## PROBLEM SET
[a] In the HBaseCon 2013 preview, the Flume talk covers lessons on fine-tuning batches when streaming writes into HBase. State, in one to three sentences, what that tuning is meant to ensure.
[b] Answer these questions from the HBaseCon 2013 preview, one per line:
(i) On what date and in what city is HBaseCon 2013 held?
(ii) On what project is Intel's full-text indexing framework for HBase based?
(iii) Which speaker is listed for two different talks?
[c] In the HBaseCon 2013 preview, rewrite the paragraph beginning "In this talk we will look at the current status of using Hive" as a short list that keeps its main facts.

HBaseCon 2013: "Ecosystem" Track Preview
Unbelievably, HBaseCon 2013 is only one week away (June 13 in San Francisco)!
Today we bring you a preview of the Ecosystems track, a grand tour (in 20-minute increments) of the fascinating current work being done across the community to extend or build on top of Apache HBase.
- Impala: Using SQL to Extract Value from Apache HBase
Elliott Clark, Cloudera
Cloudera Impala is an open source project that allows low latency and analytical queries over big data in Apache Hadoop; with Impala it is now possible to use SQL in conjunction with HBase.
- HBase SEP: Reliable Maintenance of Auxiliary Index Structures
Steven Noels, NGDATA
In this talk, we will present HBase SEP (Side-Effects Processor) and Indexer, two new open source projects that provide a reliable bridge between HBase and index systems but cater to the needs of anyone who wants to keep auxiliary data in lockstep sync with HBase updates.
- SQL Over HBase: A Case for Apache Hive
Enis Söztutar & Ashtutosh Chahaun, Hortonworks
In this talk we will look at the current status of using Hive for querying your data stored in HBase. The talk will include a running example of a web table storing web crawl data in HBase, and Hive queries to that table for analysis.
- How (and Why) Phoenix Puts the SQL Back into NoSQL
James Taylor, Salesforce.com
Phoenix is an open source project from Salesforce.com that puts a SQL skin on top of HBase. This talk will focus on answering: 1) why put a SQL skin on top of HBase? and 2) how does Phoenix marry the SQL paradigm with NoSQL?
- Apache Drill: A Community-driven Initiative to Deliver ANSI SQL Capabilities for Apache HBase
Jacques Nadeau, MapR
This session provides an overview of Apache Drill, which will deliver full ANSI SQL capability for HBase users.
- Honeycomb: MySQL Backed by Apache HBase
Dan Burkert, Near Infinity
Honeycomb is an exciting new open source storage engine plugin for MySQL that enables MySQL to store and query tables directly in HBase.
- Using Coprocessors to Index Columns in an Elasticsearch Cluster
Dibyendu Bhattacharya, HappiestMinds
This presentation explores the design and challenges HappiestMinds faced while implementing a storage and search infrastructure for a large publisher where books/documents/artifacts related records are stored in Apache HBase.
- Full-Text Indexing for Apache HBase
Maryann Xue, Intel
Intel has extended HBase with a general full-text indexing framework based on Apache Lucene, which supports distributed search for any combination of words or phrases of interest in data stored within HBase.
- Streaming Data into Apache HBase using Apache Flume: Experience with High-Speed Writes
Hari Shreedharan, Cloudera
In this talk, we discuss the lessons we learned while using the standard and async API, retrying puts and increments, and fine tuning batches to make sure we get optimum performance with minimal number of duplicates.
- Using Metrics to Monitor and Debug Apache HBase
Elliott Clark, Cloudera
In this session we will talk about the metrics exposed by HBase. We’ll cover what metrics are there, what they mean, and how to access them.

## Stored data entries
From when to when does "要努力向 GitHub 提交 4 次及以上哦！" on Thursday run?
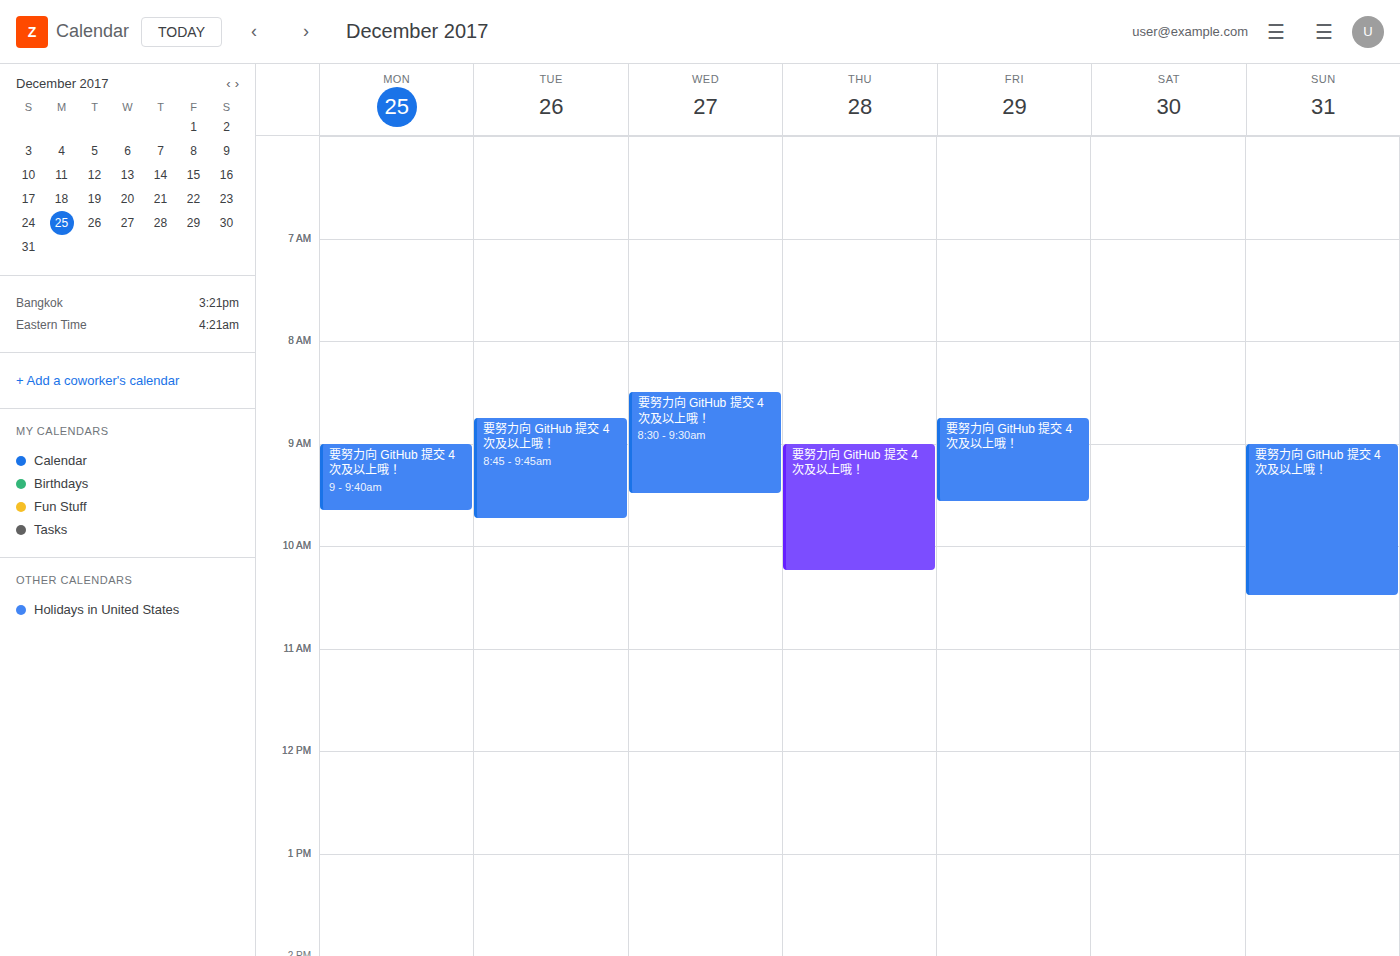
9:00 AM to 10:15 AMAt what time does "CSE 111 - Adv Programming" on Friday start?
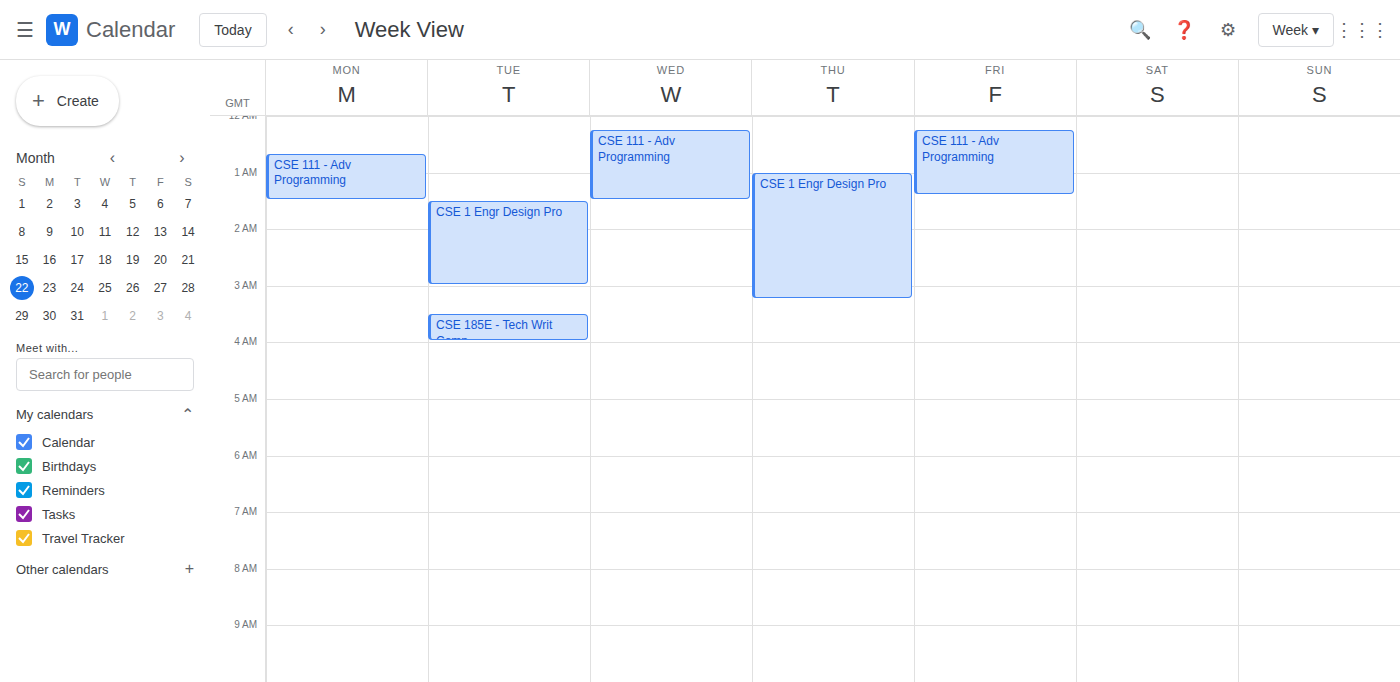
12:15 AMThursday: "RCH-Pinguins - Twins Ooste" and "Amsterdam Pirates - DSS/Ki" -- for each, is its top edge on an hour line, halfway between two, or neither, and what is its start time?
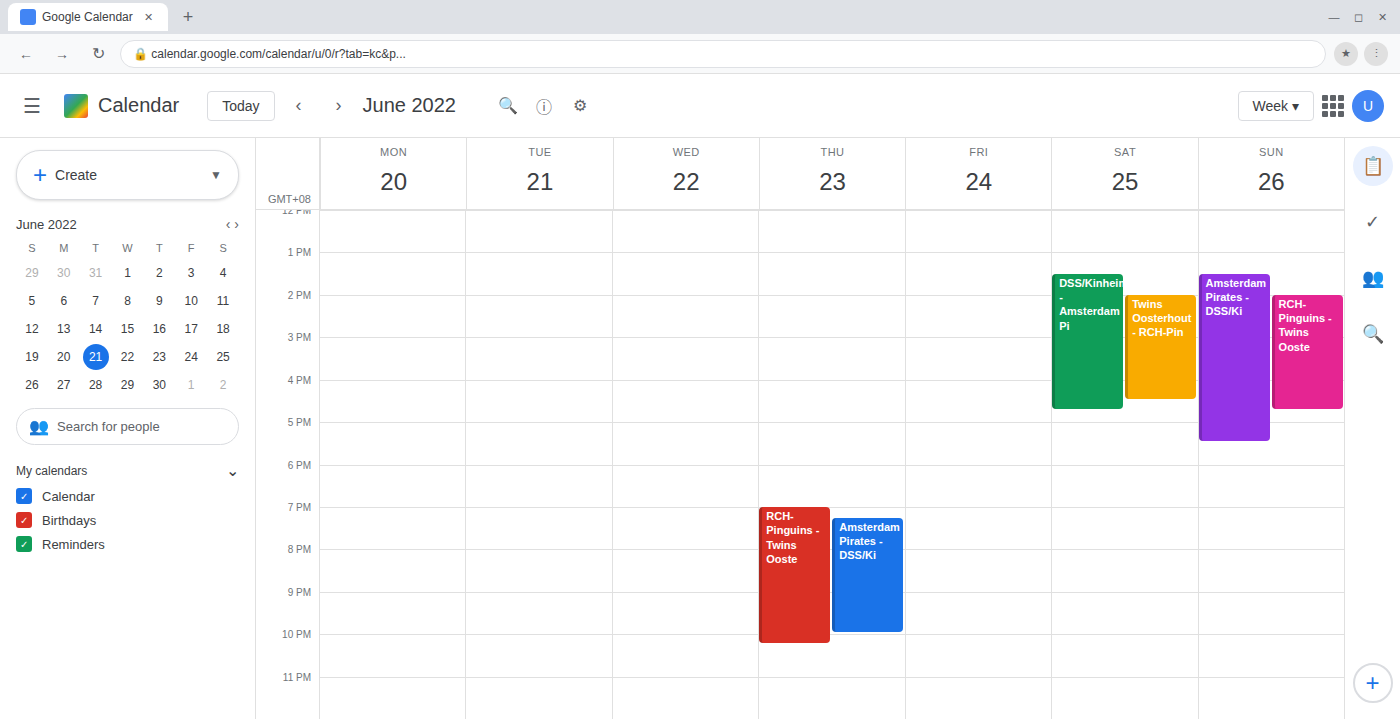
"RCH-Pinguins - Twins Ooste": 7:00 PM, exactly on the 7 PM line. "Amsterdam Pirates - DSS/Ki": 7:15 PM, neither: a quarter of the way from the 7 PM line to the 8 PM line.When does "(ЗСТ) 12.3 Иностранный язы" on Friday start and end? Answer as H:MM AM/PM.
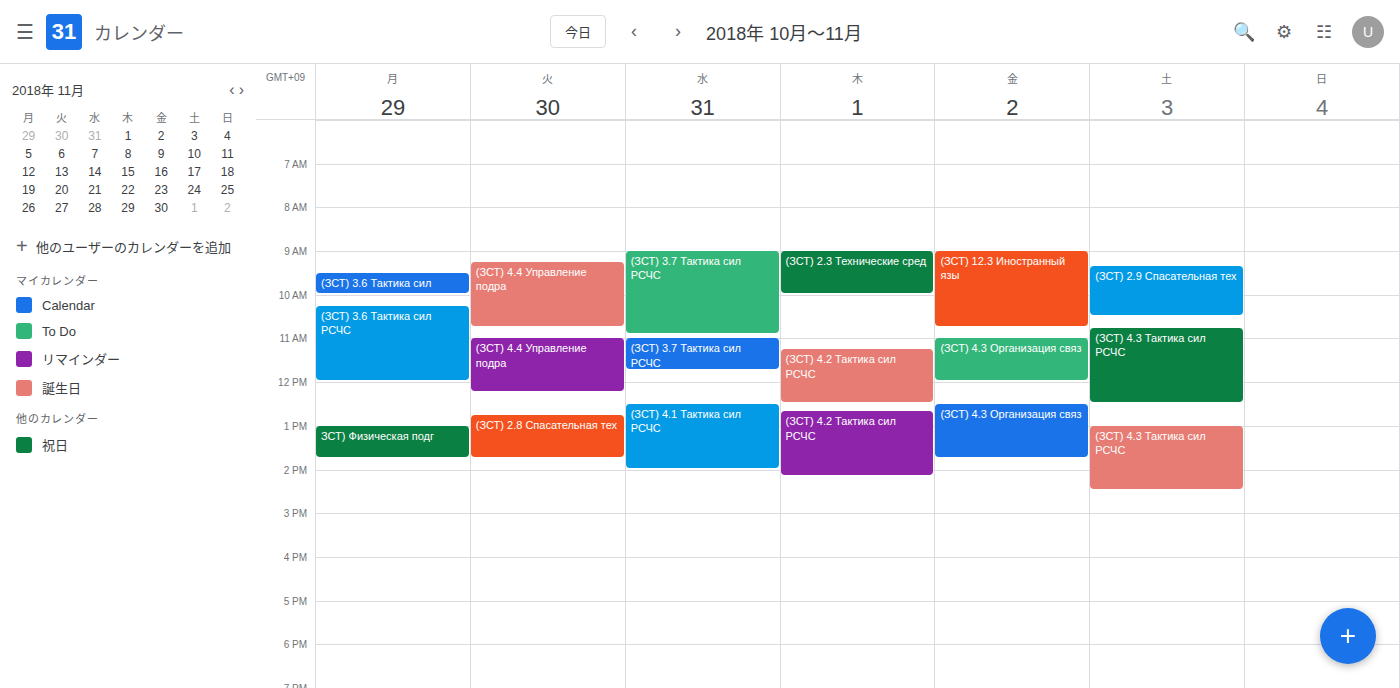
9:00 AM to 10:45 AMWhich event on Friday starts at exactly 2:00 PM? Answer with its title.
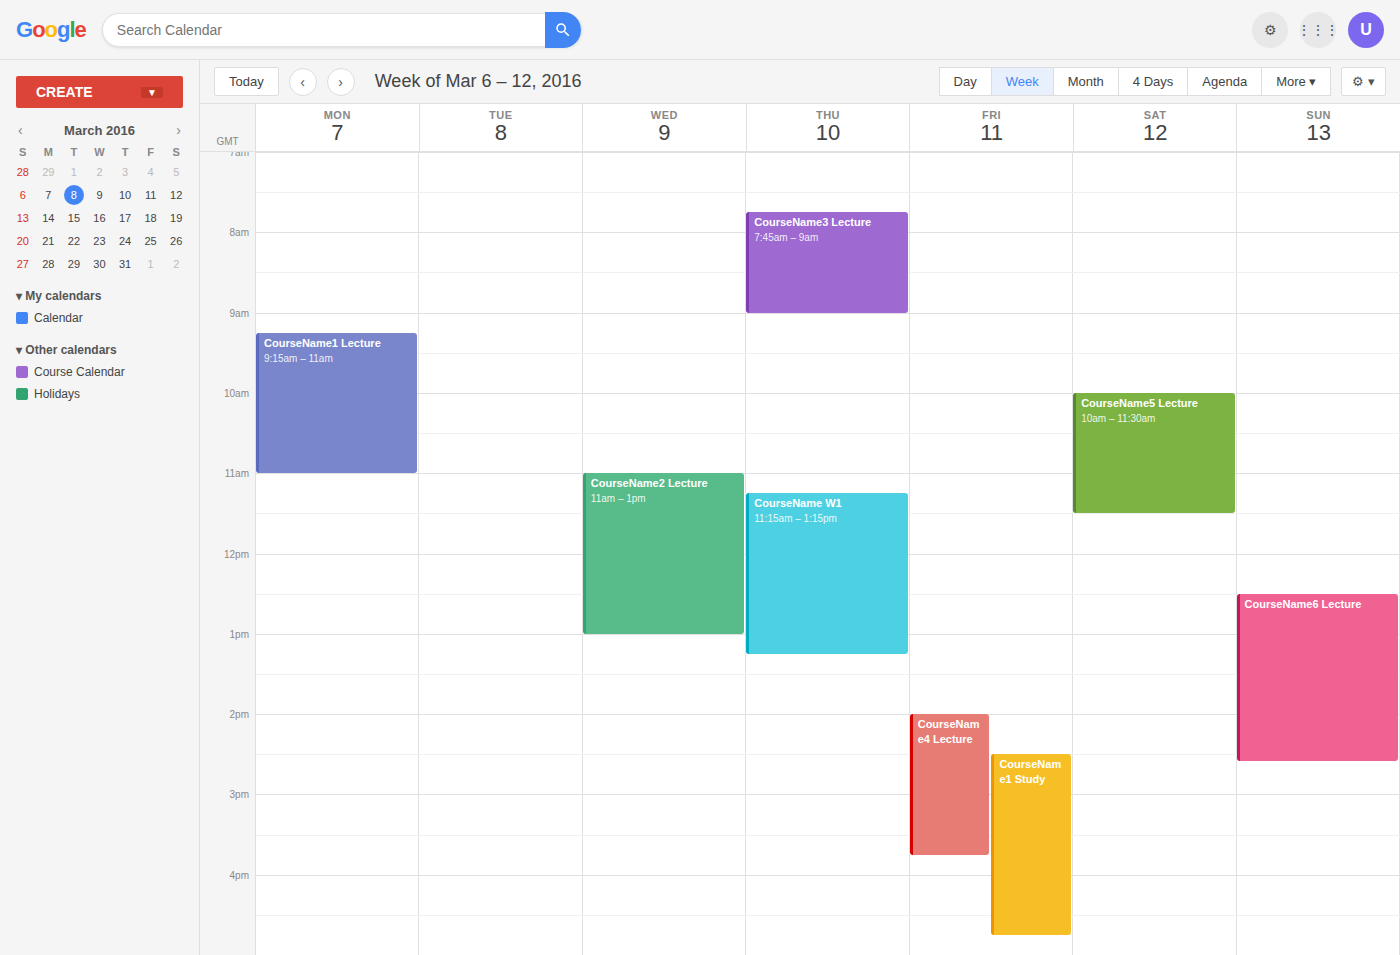
"CourseName4 Lecture""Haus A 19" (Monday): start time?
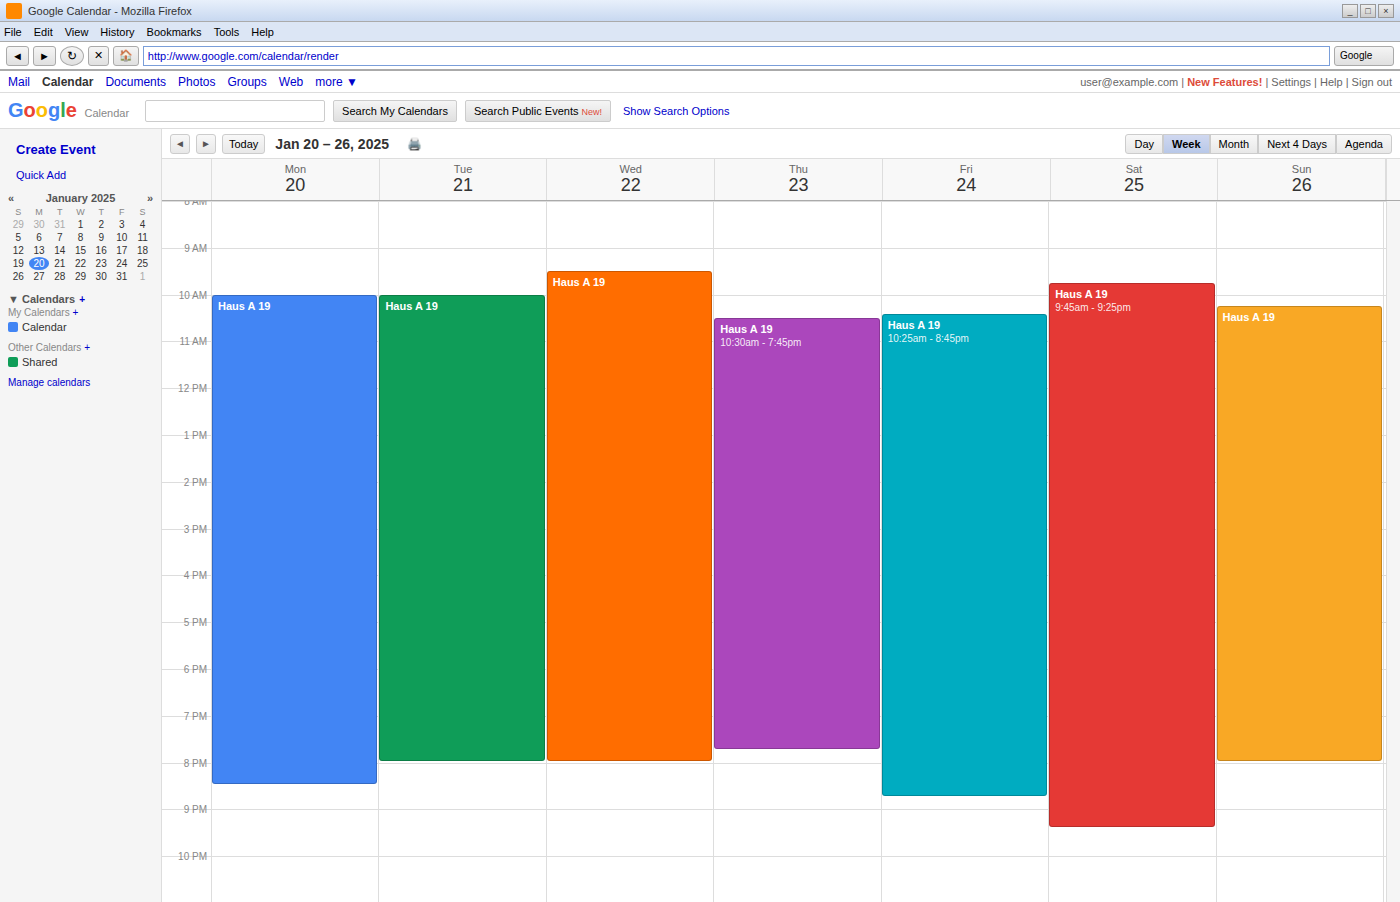
10:00 AM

## IN RESPONSE
[a] The batches are fine-tuned to obtain optimum performance with a minimal number of duplicates when writing data into HBase through Flume.

[b]
(i) June 13, in San Francisco.
(ii) Apache Lucene.
(iii) Elliott Clark of Cloudera.

[c]
- Topic: the current status of using Hive to query data stored in HBase
- Running example: a web table in HBase that stores web crawl data
- Demonstration: Hive queries against that table for analysis